DOCUMENT EXCERPT:
╭──

The olefin-based thermoplastic elastomer is not particularly limited, and examples thereof include rubbers such as ethylene/propylene/diene rubber (EPDM), ethylene/propylene rubber (EPR), butyl rubber (IIR), dynamically cross-linked olefin-based thermoplastic elastomers, and flexible ethylene-based copolymers.

The polyamide-based thermoplastic elastomer is not particularly limited, and examples thereof include polyetheresteramide and polyesteramide having a crystalline polyamide having a high melting point as a hard segment and a polyether or polyester having a low glass transition temperature as a soft segment.

The polyester-based thermoplastic elastomer is not particularly limited, and examples thereof include block copolymers of polyether polyester and polyester polyester, which have crystalline polyester with a high melting point as a hard segment and polyether or polyester with a low glass transition temperature as a soft segment.

The polyurethane-based thermoplastic elastomer is not particularly limited, and examples thereof include polyether polyurethane and polyester polyurethane having a crystalline polyester having a high melting point as a hard segment and a polyether or polyester having a low glass transition temperature as a soft segment.

╰──

DATASET SECTION:
╭──

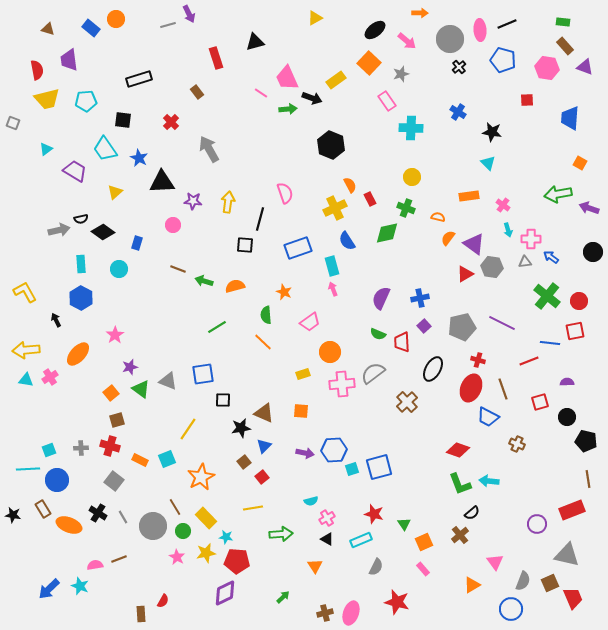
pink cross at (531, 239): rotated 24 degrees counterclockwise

╰──

GIVEN TASK:
Continue the passage on thermoplastic elastomer types, picking up after its last sentence.

RESULT:
Among these thermoplastic elastomers, from the viewpoint of the balance between the toughness improvement effect and the elastic modulus, styrene-based and/or olefin-based thermoplastic elastomers are preferred, styrene-based thermoplastic elastomers are more preferred, and SEBS is further preferred.

In order to improve the compatibility with the crystalline polyamide resin (A), the thermoplastic elastomer (C) has a reactive functional group that can react with the terminal group (amino group or carboxyl group) and/or the main chain amide group of the polyamide resin (A). Examples of the reactive functional group include a carboxyl group, anhydride group, epoxy group, oxazoline group, amine group, isocyanate group, etc. Among these, anhydride group is preferred from the viewpoint of high reactivity with the polyamide resin (A).

The content of the reactive functional group in the thermoplastic elastomer (C) is preferably 0.05-8% by mass, more preferably 0.1-5% by mass. The method for producing the thermoplastic elastomer (C) having the reactive functional group is not particularly limited, and examples thereof include a method of reacting a compound having the reactive functional group in the step of producing the thermoplastic elastomer, a method of mixing pellets of the thermoplastic elastomer and the compound having the reactive functional group and kneading them with an extruder to react, and the like.

There is no particular limitation on the amount of the thermoplastic elastomer (C) blended as long as the thermoplastic elastomer (C) can be dispersed in a micro-domain with a particle size of less than 5 μm in the matrix of the polyamide resin (A). Generally, the amount is 0.1-10% by mass, preferably 1-7% by mass, relative to 100% by mass of the total resin component.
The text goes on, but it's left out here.